Would you find each line in the entries below with the string "LIST" and copy it?

Material provided START

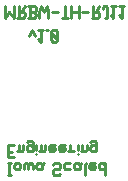
<source format=gbr>
G04 start of page 9 for group -4078 idx -4078 *
G04 Title: (unknown), bottomsilk *
G04 Creator: pcb 20110918 *
G04 CreationDate: Mon 25 Mar 2013 03:10:27 AM GMT UTC *
G04 For: railfan *
G04 Format: Gerber/RS-274X *
G04 PCB-Dimensions: 65000 63000 *
G04 PCB-Coordinate-Origin: lower left *
%MOIN*%
%FSLAX25Y25*%
%LNBOTTOMSILK*%
%ADD38C,0.0100*%
G54D38*X3500Y55500D02*Y59500D01*
Y55500D02*X5000Y57500D01*
X6500Y55500D01*
Y59500D01*
X7700Y55500D02*X9700D01*
X10200Y56000D01*
Y57000D01*
X9700Y57500D02*X10200Y57000D01*
X8200Y57500D02*X9700D01*
X8200Y55500D02*Y59500D01*
X9000Y57500D02*X10200Y59500D01*
X11400D02*X13400D01*
X13900Y59000D01*
Y57800D02*Y59000D01*
X13400Y57300D02*X13900Y57800D01*
X11900Y57300D02*X13400D01*
X11900Y55500D02*Y59500D01*
X11400Y55500D02*X13400D01*
X13900Y56000D01*
Y56800D01*
X13400Y57300D02*X13900Y56800D01*
X15100Y55500D02*Y57500D01*
X15600Y59500D01*
X16600Y57500D01*
X17600Y59500D01*
X18100Y57500D01*
Y55500D02*Y57500D01*
X19300D02*X21300D01*
X22500Y55500D02*X24500D01*
X23500D02*Y59500D01*
X25700Y55500D02*Y59500D01*
X28200Y55500D02*Y59500D01*
X25700Y57500D02*X28200D01*
X29400D02*X31400D01*
X32600Y55500D02*X34600D01*
X35100Y56000D01*
Y57000D01*
X34600Y57500D02*X35100Y57000D01*
X33100Y57500D02*X34600D01*
X33100Y55500D02*Y59500D01*
X33900Y57500D02*X35100Y59500D01*
X37000Y55500D02*X37800D01*
Y59000D01*
X37300Y59500D02*X37800Y59000D01*
X36800Y59500D02*X37300D01*
X36300Y59000D02*X36800Y59500D01*
X36300Y58500D02*Y59000D01*
X39000Y56300D02*X39800Y55500D01*
Y59500D01*
X39000D02*X40500D01*
X41700Y56300D02*X42500Y55500D01*
Y59500D01*
X41700D02*X43200D01*
X11500Y49500D02*X12500Y51500D01*
X13500Y49500D02*X12500Y51500D01*
X14700Y48300D02*X15500Y47500D01*
Y51500D01*
X14700D02*X16200D01*
X17400D02*X17900D01*
X19100Y51000D02*X19600Y51500D01*
X19100Y48000D02*Y51000D01*
Y48000D02*X19600Y47500D01*
X20600D01*
X21100Y48000D01*
Y51000D01*
X20600Y51500D02*X21100Y51000D01*
X19600Y51500D02*X20600D01*
X19100Y50500D02*X21100Y48500D01*
X4500Y3000D02*X5500D01*
X5000D02*Y7000D01*
X4500D02*X5500D01*
X6700Y5500D02*Y6500D01*
Y5500D02*X7200Y5000D01*
X8200D01*
X8700Y5500D01*
Y6500D01*
X8200Y7000D02*X8700Y6500D01*
X7200Y7000D02*X8200D01*
X6700Y6500D02*X7200Y7000D01*
X9900Y5000D02*Y6500D01*
X10400Y7000D01*
X10900D01*
X11400Y6500D01*
Y5000D02*Y6500D01*
X11900Y7000D01*
X12400D01*
X12900Y6500D01*
Y5000D02*Y6500D01*
X15600Y5000D02*X16100Y5500D01*
X14600Y5000D02*X15600D01*
X14100Y5500D02*X14600Y5000D01*
X14100Y5500D02*Y6500D01*
X14600Y7000D01*
X16100Y5000D02*Y6500D01*
X16600Y7000D01*
X14600D02*X15600D01*
X16100Y6500D01*
X21600Y3000D02*X22100Y3500D01*
X20100Y3000D02*X21600D01*
X19600Y3500D02*X20100Y3000D01*
X19600Y3500D02*Y4500D01*
X20100Y5000D01*
X21600D01*
X22100Y5500D01*
Y6500D01*
X21600Y7000D02*X22100Y6500D01*
X20100Y7000D02*X21600D01*
X19600Y6500D02*X20100Y7000D01*
X23800Y5000D02*X25300D01*
X23300Y5500D02*X23800Y5000D01*
X23300Y5500D02*Y6500D01*
X23800Y7000D01*
X25300D01*
X28000Y5000D02*X28500Y5500D01*
X27000Y5000D02*X28000D01*
X26500Y5500D02*X27000Y5000D01*
X26500Y5500D02*Y6500D01*
X27000Y7000D01*
X28500Y5000D02*Y6500D01*
X29000Y7000D01*
X27000D02*X28000D01*
X28500Y6500D01*
X30200Y3000D02*Y6500D01*
X30700Y7000D01*
X32200D02*X33700D01*
X31700Y6500D02*X32200Y7000D01*
X31700Y5500D02*Y6500D01*
Y5500D02*X32200Y5000D01*
X33200D01*
X33700Y5500D01*
X31700Y6000D02*X33700D01*
Y5500D02*Y6000D01*
X36900Y3000D02*Y7000D01*
X36400D02*X36900Y6500D01*
X35400Y7000D02*X36400D01*
X34900Y6500D02*X35400Y7000D01*
X34900Y5500D02*Y6500D01*
Y5500D02*X35400Y5000D01*
X36400D01*
X36900Y5500D01*
X4500Y10800D02*X6000D01*
X4500Y13000D02*X6500D01*
X4500Y9000D02*Y13000D01*
Y9000D02*X6500D01*
X8200Y11500D02*Y13000D01*
Y11500D02*X8700Y11000D01*
X9200D01*
X9700Y11500D01*
Y13000D01*
X7700Y11000D02*X8200Y11500D01*
X12400Y11000D02*X12900Y11500D01*
X11400Y11000D02*X12400D01*
X10900Y11500D02*X11400Y11000D01*
X10900Y11500D02*Y12500D01*
X11400Y13000D01*
X12400D01*
X12900Y12500D01*
X10900Y14000D02*X11400Y14500D01*
X12400D01*
X12900Y14000D01*
Y11000D02*Y14000D01*
X14100Y10000D02*Y10100D01*
Y11500D02*Y13000D01*
X15600Y11500D02*Y13000D01*
Y11500D02*X16100Y11000D01*
X16600D01*
X17100Y11500D01*
Y13000D01*
X15100Y11000D02*X15600Y11500D01*
X18800Y13000D02*X20300D01*
X18300Y12500D02*X18800Y13000D01*
X18300Y11500D02*Y12500D01*
Y11500D02*X18800Y11000D01*
X19800D01*
X20300Y11500D01*
X18300Y12000D02*X20300D01*
Y11500D02*Y12000D01*
X22000Y13000D02*X23500D01*
X21500Y12500D02*X22000Y13000D01*
X21500Y11500D02*Y12500D01*
Y11500D02*X22000Y11000D01*
X23000D01*
X23500Y11500D01*
X21500Y12000D02*X23500D01*
Y11500D02*Y12000D01*
X25200Y11500D02*Y13000D01*
Y11500D02*X25700Y11000D01*
X26700D01*
X24700D02*X25200Y11500D01*
X27900Y10000D02*Y10100D01*
Y11500D02*Y13000D01*
X29400Y11500D02*Y13000D01*
Y11500D02*X29900Y11000D01*
X30400D01*
X30900Y11500D01*
Y13000D01*
X28900Y11000D02*X29400Y11500D01*
X33600Y11000D02*X34100Y11500D01*
X32600Y11000D02*X33600D01*
X32100Y11500D02*X32600Y11000D01*
X32100Y11500D02*Y12500D01*
X32600Y13000D01*
X33600D01*
X34100Y12500D01*
X32100Y14000D02*X32600Y14500D01*
X33600D01*
X34100Y14000D01*
Y11000D02*Y14000D01*
M02*

</source>
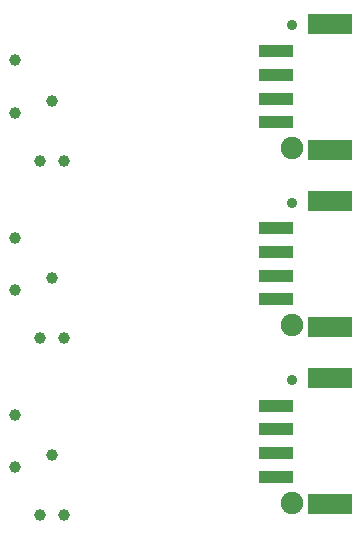
<source format=gbs>
G04 #@! TF.FileFunction,Soldermask,Bot*
%FSLAX46Y46*%
G04 Gerber Fmt 4.6, Leading zero omitted, Abs format (unit mm)*
G04 Created by KiCad (PCBNEW 0.201512311516+6410~40~ubuntu14.04.1-stable) date Sun 03 Jan 2016 05:14:07 GMT*
%MOMM*%
G01*
G04 APERTURE LIST*
%ADD10C,0.100000*%
%ADD11C,1.000000*%
%ADD12R,3.800000X1.800000*%
%ADD13C,0.900000*%
%ADD14C,1.900000*%
%ADD15R,3.000000X1.000000*%
G04 APERTURE END LIST*
D10*
D11*
X110500000Y-83275000D03*
X110500000Y-87725000D03*
X113635000Y-86710000D03*
X112619000Y-91790000D03*
X114651000Y-91790000D03*
D12*
X137250000Y-80150000D03*
X137250000Y-90850000D03*
D13*
X134000000Y-80300000D03*
D14*
X134000000Y-90700000D03*
D15*
X132650000Y-82500000D03*
X132650000Y-84500000D03*
X132650000Y-86500000D03*
X132650000Y-88500000D03*
D11*
X110500000Y-98275000D03*
X110500000Y-102725000D03*
X113635000Y-101710000D03*
X112619000Y-106790000D03*
X114651000Y-106790000D03*
D12*
X137250000Y-95150000D03*
X137250000Y-105850000D03*
D13*
X134000000Y-95300000D03*
D14*
X134000000Y-105700000D03*
D15*
X132650000Y-97500000D03*
X132650000Y-99500000D03*
X132650000Y-101500000D03*
X132650000Y-103500000D03*
D11*
X110500000Y-113275000D03*
X110500000Y-117725000D03*
X113635000Y-116710000D03*
X112619000Y-121790000D03*
X114651000Y-121790000D03*
D12*
X137250000Y-110150000D03*
X137250000Y-120850000D03*
D13*
X134000000Y-110300000D03*
D14*
X134000000Y-120700000D03*
D15*
X132650000Y-112500000D03*
X132650000Y-114500000D03*
X132650000Y-116500000D03*
X132650000Y-118500000D03*
M02*

</source>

Material provided END

### Solution to this task
G04 APERTURE LIST*
G04 APERTURE END LIST*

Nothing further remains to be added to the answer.